Assigned task:
All lines of the records below that contain the word "size" must be listed.

Data for the task:
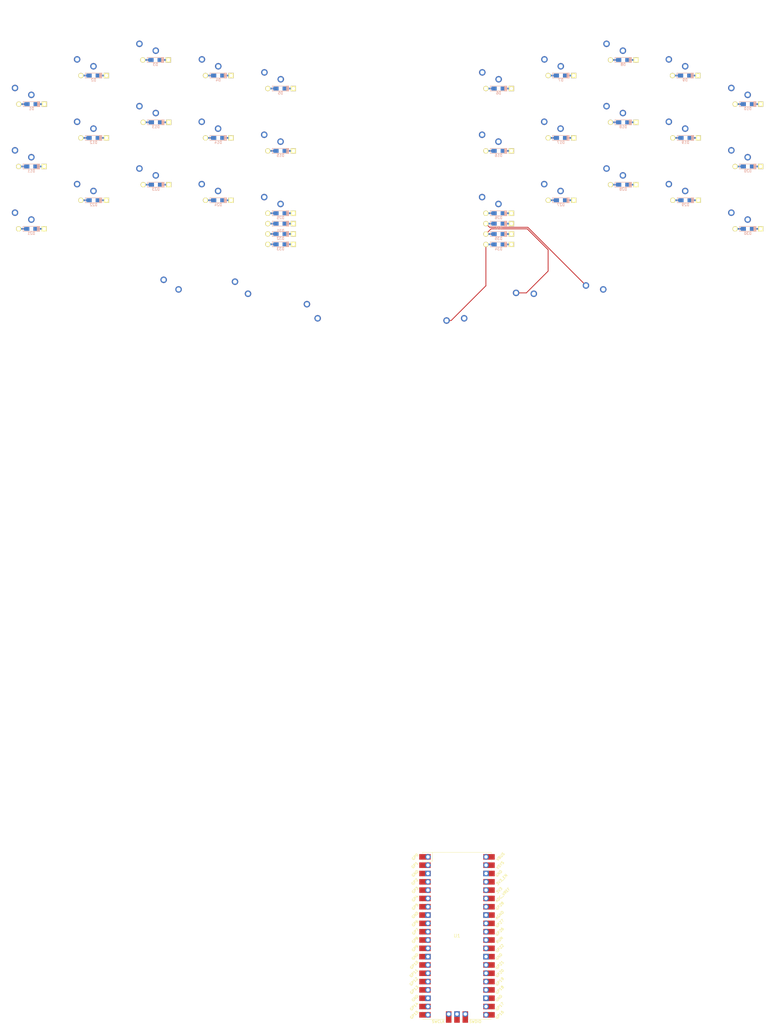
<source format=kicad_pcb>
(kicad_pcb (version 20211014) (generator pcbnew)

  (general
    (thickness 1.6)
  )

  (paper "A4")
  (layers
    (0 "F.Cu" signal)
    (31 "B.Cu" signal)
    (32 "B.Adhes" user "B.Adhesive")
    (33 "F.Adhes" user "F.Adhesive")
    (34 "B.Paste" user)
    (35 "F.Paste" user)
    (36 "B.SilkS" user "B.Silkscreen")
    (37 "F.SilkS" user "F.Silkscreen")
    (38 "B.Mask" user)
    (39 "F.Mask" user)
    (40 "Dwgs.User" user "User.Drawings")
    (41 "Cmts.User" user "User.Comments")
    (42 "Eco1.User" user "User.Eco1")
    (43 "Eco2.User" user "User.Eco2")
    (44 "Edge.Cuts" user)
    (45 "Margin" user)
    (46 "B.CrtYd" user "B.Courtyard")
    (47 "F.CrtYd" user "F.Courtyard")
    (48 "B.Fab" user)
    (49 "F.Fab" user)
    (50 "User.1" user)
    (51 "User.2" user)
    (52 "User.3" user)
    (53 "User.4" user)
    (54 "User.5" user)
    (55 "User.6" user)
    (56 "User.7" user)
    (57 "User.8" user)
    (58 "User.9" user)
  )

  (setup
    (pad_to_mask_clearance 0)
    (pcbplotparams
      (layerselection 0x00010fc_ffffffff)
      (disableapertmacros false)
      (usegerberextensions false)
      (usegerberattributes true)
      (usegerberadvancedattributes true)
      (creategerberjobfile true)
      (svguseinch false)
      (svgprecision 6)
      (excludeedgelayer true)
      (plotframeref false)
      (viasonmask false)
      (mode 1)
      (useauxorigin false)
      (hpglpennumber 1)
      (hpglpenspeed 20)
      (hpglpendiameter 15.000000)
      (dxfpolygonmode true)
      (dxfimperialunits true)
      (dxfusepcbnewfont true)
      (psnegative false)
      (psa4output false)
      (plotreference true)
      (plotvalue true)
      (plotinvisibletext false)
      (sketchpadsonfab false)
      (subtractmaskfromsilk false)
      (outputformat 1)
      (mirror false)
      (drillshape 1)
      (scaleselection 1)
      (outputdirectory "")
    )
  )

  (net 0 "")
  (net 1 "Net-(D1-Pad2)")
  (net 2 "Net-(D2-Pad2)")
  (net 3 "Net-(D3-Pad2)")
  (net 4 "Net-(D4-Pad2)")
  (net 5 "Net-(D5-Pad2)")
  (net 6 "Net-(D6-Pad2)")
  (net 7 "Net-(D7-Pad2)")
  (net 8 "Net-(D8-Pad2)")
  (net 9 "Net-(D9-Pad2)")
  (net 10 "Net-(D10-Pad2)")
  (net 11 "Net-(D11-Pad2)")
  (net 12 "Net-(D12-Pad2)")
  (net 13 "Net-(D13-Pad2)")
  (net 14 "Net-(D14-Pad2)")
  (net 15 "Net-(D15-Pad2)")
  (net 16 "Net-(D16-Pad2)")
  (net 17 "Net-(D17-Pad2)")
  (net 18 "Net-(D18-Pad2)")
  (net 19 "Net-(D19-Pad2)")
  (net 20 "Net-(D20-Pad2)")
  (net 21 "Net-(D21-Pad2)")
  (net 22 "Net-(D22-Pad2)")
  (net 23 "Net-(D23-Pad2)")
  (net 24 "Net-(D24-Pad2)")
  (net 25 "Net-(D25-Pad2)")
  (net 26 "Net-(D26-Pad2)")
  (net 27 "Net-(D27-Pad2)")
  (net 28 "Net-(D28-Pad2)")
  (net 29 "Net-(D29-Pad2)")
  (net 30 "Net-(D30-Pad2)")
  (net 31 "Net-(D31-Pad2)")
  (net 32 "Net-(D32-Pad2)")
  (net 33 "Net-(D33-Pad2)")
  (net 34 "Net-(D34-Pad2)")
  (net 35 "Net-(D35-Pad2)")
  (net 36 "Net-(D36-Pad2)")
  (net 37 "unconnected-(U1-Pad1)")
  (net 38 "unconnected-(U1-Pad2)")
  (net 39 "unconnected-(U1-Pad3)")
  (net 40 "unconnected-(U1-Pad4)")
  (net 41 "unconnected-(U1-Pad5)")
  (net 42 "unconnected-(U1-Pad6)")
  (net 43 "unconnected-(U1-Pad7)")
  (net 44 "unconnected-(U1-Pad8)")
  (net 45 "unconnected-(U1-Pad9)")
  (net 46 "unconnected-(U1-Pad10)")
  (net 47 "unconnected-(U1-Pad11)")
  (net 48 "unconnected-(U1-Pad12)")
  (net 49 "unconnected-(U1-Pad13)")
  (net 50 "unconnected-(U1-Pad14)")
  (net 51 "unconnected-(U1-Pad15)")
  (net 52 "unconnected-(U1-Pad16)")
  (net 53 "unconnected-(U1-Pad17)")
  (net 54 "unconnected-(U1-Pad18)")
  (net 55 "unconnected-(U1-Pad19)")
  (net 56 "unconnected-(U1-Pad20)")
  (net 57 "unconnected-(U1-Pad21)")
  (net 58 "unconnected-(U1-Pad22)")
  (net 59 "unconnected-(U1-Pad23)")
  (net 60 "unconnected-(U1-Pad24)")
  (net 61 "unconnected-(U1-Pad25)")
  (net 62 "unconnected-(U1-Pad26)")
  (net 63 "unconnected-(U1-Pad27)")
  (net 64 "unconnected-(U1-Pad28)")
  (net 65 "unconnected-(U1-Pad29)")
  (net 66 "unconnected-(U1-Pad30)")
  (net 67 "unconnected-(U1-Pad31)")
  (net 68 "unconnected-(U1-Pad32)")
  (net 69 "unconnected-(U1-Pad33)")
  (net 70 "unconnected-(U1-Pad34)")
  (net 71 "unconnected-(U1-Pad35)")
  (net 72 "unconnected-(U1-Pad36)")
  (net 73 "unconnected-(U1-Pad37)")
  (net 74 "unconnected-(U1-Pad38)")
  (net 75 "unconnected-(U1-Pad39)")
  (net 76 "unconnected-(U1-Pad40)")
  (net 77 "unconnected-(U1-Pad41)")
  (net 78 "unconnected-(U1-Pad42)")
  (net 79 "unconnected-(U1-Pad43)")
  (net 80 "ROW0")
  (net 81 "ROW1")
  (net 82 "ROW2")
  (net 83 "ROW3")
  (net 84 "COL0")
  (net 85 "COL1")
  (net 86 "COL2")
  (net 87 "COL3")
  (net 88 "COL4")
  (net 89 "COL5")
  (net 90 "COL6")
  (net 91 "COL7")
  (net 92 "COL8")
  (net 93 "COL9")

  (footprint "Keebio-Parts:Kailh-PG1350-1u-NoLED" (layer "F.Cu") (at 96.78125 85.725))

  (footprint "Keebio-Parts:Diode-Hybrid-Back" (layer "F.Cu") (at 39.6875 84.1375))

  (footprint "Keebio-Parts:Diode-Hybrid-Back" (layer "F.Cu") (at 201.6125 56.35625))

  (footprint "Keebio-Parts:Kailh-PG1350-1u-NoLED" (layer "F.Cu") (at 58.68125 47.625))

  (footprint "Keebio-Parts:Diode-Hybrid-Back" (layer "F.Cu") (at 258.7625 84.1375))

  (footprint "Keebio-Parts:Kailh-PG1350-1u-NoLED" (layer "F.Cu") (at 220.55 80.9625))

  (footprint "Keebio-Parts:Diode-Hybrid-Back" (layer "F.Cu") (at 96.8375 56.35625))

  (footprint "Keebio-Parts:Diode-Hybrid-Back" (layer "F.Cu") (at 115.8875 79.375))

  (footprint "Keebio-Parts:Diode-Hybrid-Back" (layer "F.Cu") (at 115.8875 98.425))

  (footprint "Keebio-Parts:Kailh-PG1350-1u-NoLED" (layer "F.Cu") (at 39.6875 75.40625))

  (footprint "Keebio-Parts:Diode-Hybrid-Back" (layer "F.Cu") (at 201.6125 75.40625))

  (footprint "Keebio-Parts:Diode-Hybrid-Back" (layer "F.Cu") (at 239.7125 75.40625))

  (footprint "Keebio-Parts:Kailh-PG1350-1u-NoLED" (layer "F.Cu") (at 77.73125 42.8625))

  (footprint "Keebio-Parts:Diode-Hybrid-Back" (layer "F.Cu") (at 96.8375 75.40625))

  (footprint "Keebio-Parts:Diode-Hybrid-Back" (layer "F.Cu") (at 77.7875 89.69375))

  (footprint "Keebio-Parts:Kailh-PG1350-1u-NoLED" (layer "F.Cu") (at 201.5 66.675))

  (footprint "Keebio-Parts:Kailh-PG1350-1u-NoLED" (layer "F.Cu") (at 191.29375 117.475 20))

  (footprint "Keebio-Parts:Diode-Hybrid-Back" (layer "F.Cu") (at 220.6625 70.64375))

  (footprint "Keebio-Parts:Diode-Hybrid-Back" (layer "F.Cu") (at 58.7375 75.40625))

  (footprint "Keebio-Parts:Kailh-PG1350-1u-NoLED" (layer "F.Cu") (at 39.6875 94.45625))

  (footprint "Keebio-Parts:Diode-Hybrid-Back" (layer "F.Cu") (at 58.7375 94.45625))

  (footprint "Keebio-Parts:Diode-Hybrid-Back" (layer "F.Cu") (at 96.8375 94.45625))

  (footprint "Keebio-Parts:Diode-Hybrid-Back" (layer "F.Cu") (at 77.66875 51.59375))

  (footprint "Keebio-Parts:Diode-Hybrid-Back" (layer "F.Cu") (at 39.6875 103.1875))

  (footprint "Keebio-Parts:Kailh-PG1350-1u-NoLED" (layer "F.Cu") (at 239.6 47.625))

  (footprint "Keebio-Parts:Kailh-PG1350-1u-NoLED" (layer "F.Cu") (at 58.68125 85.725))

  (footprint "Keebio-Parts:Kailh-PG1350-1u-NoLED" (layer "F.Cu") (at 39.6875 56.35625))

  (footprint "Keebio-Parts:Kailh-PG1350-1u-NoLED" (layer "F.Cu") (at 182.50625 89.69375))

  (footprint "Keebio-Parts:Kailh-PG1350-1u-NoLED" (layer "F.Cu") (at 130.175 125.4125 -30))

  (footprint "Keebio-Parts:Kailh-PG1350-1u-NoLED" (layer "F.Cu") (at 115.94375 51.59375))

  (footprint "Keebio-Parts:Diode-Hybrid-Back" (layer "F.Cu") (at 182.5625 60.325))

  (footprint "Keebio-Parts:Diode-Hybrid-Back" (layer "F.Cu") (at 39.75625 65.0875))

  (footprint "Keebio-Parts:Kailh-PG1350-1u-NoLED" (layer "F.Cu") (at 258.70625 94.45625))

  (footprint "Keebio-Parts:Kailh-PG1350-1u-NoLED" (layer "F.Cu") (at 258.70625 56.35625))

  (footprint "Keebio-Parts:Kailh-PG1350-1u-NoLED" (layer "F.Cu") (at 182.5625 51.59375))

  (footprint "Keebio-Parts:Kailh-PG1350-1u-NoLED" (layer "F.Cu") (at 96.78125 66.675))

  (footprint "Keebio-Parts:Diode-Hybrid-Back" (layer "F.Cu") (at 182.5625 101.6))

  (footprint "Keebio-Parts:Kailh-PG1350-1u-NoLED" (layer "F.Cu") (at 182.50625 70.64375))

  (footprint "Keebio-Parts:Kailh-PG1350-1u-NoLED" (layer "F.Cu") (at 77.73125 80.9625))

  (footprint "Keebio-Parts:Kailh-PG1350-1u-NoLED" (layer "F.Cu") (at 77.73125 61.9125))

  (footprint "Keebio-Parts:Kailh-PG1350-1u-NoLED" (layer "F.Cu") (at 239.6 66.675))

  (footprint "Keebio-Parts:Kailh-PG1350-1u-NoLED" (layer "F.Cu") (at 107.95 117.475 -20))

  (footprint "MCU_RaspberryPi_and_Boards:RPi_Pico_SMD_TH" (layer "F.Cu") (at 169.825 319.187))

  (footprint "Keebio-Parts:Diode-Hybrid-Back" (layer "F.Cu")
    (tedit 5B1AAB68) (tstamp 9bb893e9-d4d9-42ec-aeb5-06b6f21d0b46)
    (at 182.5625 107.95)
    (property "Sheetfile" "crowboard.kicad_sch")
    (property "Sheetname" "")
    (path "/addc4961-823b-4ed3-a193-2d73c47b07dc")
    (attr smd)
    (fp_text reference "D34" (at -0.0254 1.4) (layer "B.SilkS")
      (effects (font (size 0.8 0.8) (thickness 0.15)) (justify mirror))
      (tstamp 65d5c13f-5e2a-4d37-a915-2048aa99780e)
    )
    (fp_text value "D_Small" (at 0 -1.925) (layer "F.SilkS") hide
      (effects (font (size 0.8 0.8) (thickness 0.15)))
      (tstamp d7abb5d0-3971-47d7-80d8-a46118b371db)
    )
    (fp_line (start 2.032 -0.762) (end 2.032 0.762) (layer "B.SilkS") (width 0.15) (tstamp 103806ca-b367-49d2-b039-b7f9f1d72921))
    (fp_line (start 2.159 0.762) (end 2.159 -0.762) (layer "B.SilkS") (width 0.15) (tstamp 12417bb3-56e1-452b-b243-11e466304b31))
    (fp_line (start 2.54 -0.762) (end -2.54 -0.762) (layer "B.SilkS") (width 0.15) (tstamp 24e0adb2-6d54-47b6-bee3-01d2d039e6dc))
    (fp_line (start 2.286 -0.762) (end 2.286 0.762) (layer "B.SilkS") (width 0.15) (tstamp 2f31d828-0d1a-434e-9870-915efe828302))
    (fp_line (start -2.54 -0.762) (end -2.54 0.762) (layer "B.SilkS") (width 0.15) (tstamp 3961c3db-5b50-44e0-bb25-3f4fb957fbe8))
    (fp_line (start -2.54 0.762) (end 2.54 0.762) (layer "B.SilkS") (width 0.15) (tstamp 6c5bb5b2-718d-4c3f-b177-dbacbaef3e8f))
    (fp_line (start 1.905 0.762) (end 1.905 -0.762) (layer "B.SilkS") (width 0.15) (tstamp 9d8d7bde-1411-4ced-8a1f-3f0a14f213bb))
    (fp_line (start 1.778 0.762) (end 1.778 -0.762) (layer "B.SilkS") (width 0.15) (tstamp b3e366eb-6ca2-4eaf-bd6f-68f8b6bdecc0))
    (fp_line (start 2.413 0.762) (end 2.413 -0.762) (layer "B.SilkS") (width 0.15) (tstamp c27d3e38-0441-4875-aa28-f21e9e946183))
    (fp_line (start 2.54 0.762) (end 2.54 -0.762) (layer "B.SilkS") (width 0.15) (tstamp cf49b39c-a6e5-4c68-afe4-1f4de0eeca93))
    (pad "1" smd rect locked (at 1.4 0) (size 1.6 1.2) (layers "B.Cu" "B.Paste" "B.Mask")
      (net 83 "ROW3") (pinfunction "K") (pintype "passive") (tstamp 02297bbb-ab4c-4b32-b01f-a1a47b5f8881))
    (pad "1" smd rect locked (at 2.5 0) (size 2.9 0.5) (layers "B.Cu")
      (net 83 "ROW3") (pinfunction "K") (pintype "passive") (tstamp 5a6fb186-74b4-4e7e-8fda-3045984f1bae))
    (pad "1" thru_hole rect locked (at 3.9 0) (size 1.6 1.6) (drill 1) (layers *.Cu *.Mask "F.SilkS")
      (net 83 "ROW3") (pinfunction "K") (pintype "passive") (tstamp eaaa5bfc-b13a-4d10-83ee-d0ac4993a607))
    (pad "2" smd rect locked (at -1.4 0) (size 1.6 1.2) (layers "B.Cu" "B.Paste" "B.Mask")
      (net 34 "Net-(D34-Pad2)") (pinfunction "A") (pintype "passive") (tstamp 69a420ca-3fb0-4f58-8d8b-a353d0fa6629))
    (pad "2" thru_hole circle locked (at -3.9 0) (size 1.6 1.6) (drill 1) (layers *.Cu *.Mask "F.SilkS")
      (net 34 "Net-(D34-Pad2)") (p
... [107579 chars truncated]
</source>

...

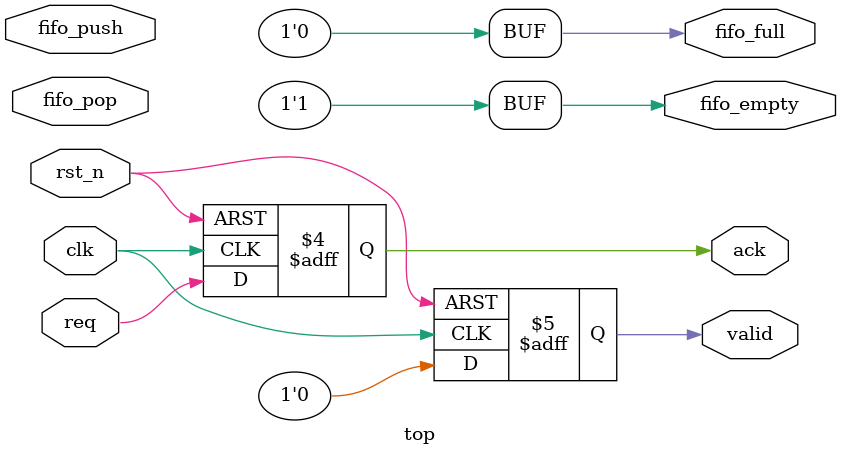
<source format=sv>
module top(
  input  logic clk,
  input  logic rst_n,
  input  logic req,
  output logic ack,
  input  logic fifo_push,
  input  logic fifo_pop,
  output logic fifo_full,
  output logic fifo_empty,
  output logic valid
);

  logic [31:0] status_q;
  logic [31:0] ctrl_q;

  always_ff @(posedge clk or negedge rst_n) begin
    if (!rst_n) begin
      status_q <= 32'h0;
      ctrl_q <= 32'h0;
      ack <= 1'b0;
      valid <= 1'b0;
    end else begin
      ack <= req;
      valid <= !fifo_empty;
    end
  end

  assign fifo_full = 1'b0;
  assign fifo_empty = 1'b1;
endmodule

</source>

Task result:
      (effects (font (size 0.8 0.8) (thickness 0.15)) (justify mirror))
      (effects (font (size 0.8 0.8) (thickness 0.15)))
    (pad "1" smd rect locked (at 1.4 0) (size 1.6 1.2) (layers "B.Cu" "B.Paste" "B.Mask")
    (pad "1" smd rect locked (at 2.5 0) (size 2.9 0.5) (layers "B.Cu")
    (pad "1" thru_hole rect locked (at 3.9 0) (size 1.6 1.6) (drill 1) (layers *.Cu *.Mask "F.SilkS")
    (pad "2" smd rect locked (at -1.4 0) (size 1.6 1.2) (layers "B.Cu" "B.Paste" "B.Mask")
    (pad "2" thru_hole circle locked (at -3.9 0) (size 1.6 1.6) (drill 1) (layers *.Cu *.Mask "F.SilkS")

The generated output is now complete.